2.5.24

Passerelle

New Order, “True Faith”, in https://www.youtube.com/watch?v=mfI1S0PKJR8

As trincheiras não servem para nada. Redutos irredutíveis, desaconselham a lucidez, tudo exacerbando. Os lugares-comuns tomam a vez do pensamento articulado. As posições são levadas para longe umas das outras e não há ponte que as consiga aproximar. Muitas vezes, a beligerância responde pelo exacerbado estado das coisas e remata a divergência com uma exibição de indigência indigesta. 

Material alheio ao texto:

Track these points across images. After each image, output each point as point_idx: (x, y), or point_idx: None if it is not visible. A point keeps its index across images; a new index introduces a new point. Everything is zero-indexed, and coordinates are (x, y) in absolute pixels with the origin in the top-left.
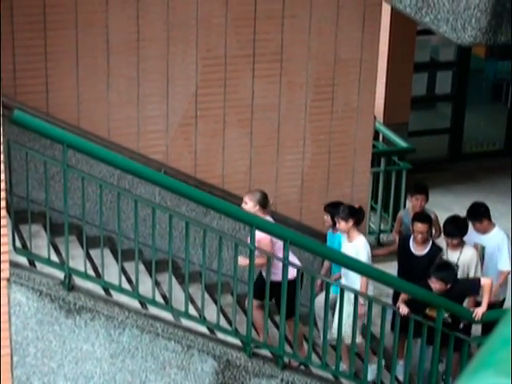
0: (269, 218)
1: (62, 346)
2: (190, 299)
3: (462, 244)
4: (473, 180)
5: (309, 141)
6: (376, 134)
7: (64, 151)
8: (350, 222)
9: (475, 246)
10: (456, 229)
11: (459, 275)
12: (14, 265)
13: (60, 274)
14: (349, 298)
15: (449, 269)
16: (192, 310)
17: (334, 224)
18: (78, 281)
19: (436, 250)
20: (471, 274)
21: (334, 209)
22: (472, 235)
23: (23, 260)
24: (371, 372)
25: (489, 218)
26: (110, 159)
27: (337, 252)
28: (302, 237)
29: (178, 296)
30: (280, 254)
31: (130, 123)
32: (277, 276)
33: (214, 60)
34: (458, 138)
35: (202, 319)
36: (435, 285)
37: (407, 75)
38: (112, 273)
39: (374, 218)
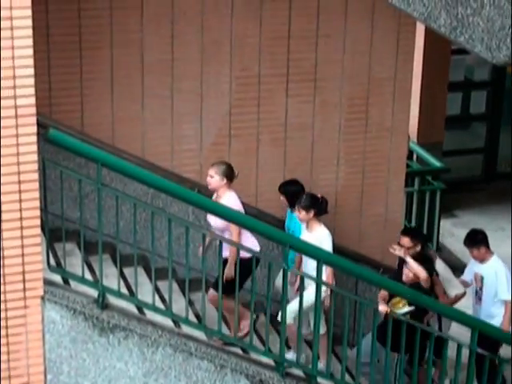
0: (233, 194)
1: (95, 365)
2: (223, 318)
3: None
4: (507, 200)
5: (342, 160)
6: (410, 153)
7: (98, 170)
8: (311, 213)
9: (475, 275)
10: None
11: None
12: (48, 283)
13: (94, 293)
14: (309, 284)
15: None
16: (225, 329)
17: (290, 204)
18: (112, 299)
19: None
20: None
21: (288, 188)
22: (472, 265)
23: (57, 278)
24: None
25: (487, 245)
26: (143, 178)
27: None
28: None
29: (212, 315)
30: (244, 237)
31: (164, 142)
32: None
33: (248, 79)
34: (492, 157)
35: (235, 338)
36: (408, 274)
37: (442, 95)
38: (145, 291)
39: None
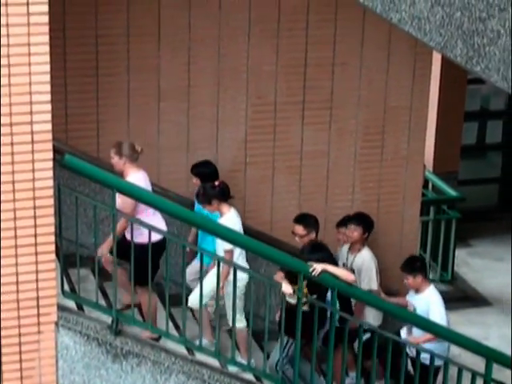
0: (140, 174)
1: None
2: (236, 346)
3: (360, 247)
4: None
5: (358, 188)
6: (426, 182)
7: (113, 196)
8: (215, 203)
9: (409, 305)
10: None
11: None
12: (62, 308)
13: (107, 319)
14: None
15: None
16: (239, 357)
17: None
18: (126, 325)
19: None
20: (364, 281)
21: (201, 169)
22: (410, 293)
23: (71, 304)
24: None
25: (424, 274)
26: (158, 204)
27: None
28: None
29: (225, 342)
30: (142, 216)
31: (180, 169)
32: (139, 238)
33: (264, 107)
34: (508, 186)
35: (249, 366)
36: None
37: (457, 124)
38: (159, 318)
39: None
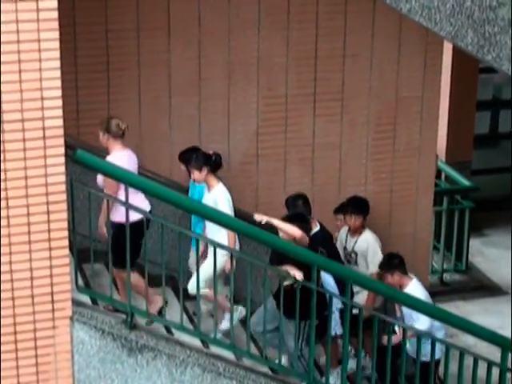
0: (124, 152)
1: None
2: (251, 338)
3: (361, 229)
4: None
5: (370, 179)
6: (438, 172)
7: (126, 190)
8: (204, 171)
9: (396, 304)
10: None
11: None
12: (76, 303)
13: (122, 313)
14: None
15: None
16: (254, 350)
17: (190, 173)
18: (140, 319)
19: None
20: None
21: (187, 156)
22: None
23: (86, 298)
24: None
25: (403, 271)
26: (170, 198)
27: (196, 203)
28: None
29: (240, 335)
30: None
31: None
32: (117, 217)
33: (275, 99)
34: None
35: (264, 359)
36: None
37: (470, 113)
38: (174, 311)
39: (436, 257)
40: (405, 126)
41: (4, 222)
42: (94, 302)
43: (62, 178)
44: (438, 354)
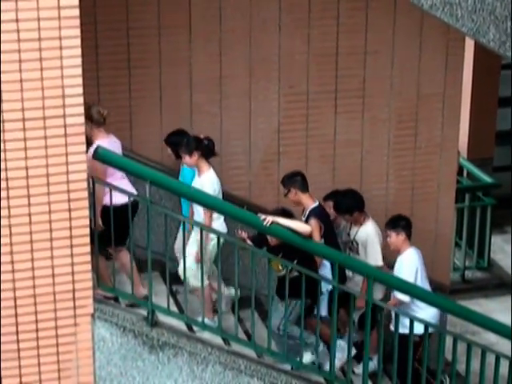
0: (106, 140)
1: (145, 382)
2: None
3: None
4: None
5: (392, 177)
6: (460, 169)
7: (148, 188)
8: (195, 156)
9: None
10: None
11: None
12: (98, 300)
13: (143, 310)
14: (195, 238)
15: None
16: (275, 347)
17: (177, 156)
18: (162, 317)
19: None
20: (370, 257)
21: (173, 138)
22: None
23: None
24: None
25: (407, 234)
26: (192, 195)
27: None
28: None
29: (261, 332)
30: (111, 179)
31: (213, 159)
32: (106, 200)
33: (297, 96)
34: None
35: (285, 356)
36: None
37: (491, 110)
38: (195, 309)
39: (458, 254)
40: (426, 123)
41: (26, 220)
42: (115, 299)
43: (84, 176)
44: (419, 329)
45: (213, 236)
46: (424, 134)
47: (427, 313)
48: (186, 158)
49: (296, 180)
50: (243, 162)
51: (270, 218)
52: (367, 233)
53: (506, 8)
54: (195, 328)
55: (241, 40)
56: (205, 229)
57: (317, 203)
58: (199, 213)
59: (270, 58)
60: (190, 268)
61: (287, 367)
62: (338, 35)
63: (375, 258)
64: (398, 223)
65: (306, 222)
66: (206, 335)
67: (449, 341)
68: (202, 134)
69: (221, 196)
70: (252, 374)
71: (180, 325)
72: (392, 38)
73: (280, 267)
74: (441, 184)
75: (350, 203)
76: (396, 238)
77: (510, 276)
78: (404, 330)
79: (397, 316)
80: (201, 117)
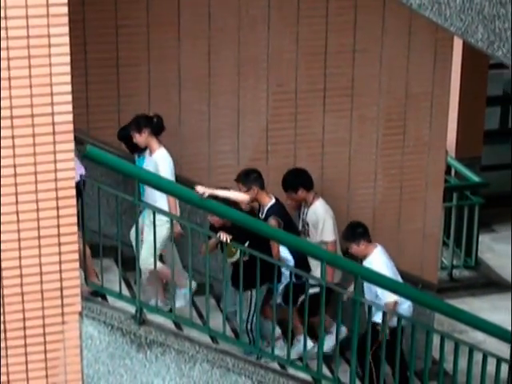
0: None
1: (133, 381)
2: (261, 334)
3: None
4: None
5: (380, 175)
6: (448, 168)
7: (136, 186)
8: (145, 133)
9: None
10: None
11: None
12: (85, 299)
13: (131, 308)
14: (150, 222)
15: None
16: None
17: (131, 151)
18: (149, 315)
19: None
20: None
21: (123, 132)
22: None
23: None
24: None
25: (367, 239)
26: (180, 194)
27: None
28: None
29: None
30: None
31: (201, 158)
32: None
33: (285, 95)
34: None
35: (273, 355)
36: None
37: (480, 109)
38: (183, 307)
39: (446, 252)
40: (414, 121)
41: (13, 218)
42: (103, 297)
43: (72, 174)
44: (393, 321)
45: (167, 219)
46: (412, 132)
47: (401, 307)
48: (136, 137)
49: (256, 178)
50: (232, 160)
51: (207, 191)
52: (315, 212)
53: (494, 8)
54: (183, 326)
55: (230, 38)
56: (157, 211)
57: (273, 200)
58: (153, 195)
59: (258, 57)
60: (147, 255)
61: (275, 366)
62: (327, 34)
63: (327, 235)
64: (354, 233)
65: (265, 220)
66: (194, 333)
67: (436, 339)
68: (152, 113)
69: (174, 177)
70: (240, 372)
71: (168, 323)
72: (381, 36)
73: (233, 250)
74: (429, 183)
75: (292, 180)
76: (357, 248)
77: (497, 275)
78: (377, 319)
79: (370, 308)
80: (189, 115)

A oposição aos outros pode vir pela trela do antagonismo de ideias. Ou ser fermentada numa antipatia pessoal, que subjetiva as diferenças, tornando-as artificiais. Ou pode dever-se a mal-entendidos que nunca chegaram a ser dirimidos. Por falta de pontes, ou porque quem se situa em diferentes trincheiras não admite a possibilidade de lançar os esteios das pontes que facilitam uma aproximação. 

Confundem-se diferenças com antagonismo. Há quem se refugie no antagonismo pelo temor do pensamento uniforme. As diferenças arbitram o direito a não seguir o pensamento dos outros, porque alguém não se revê nesse pensamento (ou porque a antipatia pessoal se substitui a essa medida objetiva). As pontes levadiças estão à distância de um gesto. Não precisam de ser erguidas pela concórdia de quem discorda. Podem ser um simples ensaio, uns toros de madeira atirados ao caudal só para experimentar a aproximação das dissidências. O primeiro gesto, se for recompensado, pode industriar voos mais altos: uma passerelle que habilite a conversa entre os que estão em lugares diferentes.

As fronteiras físicas tornaram-se porosas e arcaicas e as pessoas cruzam territórios sem darem conta. Agora, as fronteiras acomodam-se na penúria das diferenças que se exacerbam em posições inconciliáveis. É o pensamento que abriga as novas fronteiras. Como dantes, foi preciso erguer pontes para atravessar fronteiras. As passerelles que subornam oposições exacerbadas são passerelles mentais. Não têm menos prestígio.

As passerelles entre diferentes pensamentos não intuem um pensamento homogéneo. Para bem da biodiversidade da espécie, os diferentes pensamentos deviam ser consagrados como património da humanidade. As passerelles animam o conhecimento recíproco, prevenindo a prescrição do diálogo. Atravessamos a passerelle para conhecer o pensamento diferente, para não nos afastarmos dele sem o conhecermos. E mesmo que nos desviemos da outra trincheira, ao atravessar a passerelle tomamos uma vacina contra o pensamento encolerizado que trava o conhecimento do pensamento contrário.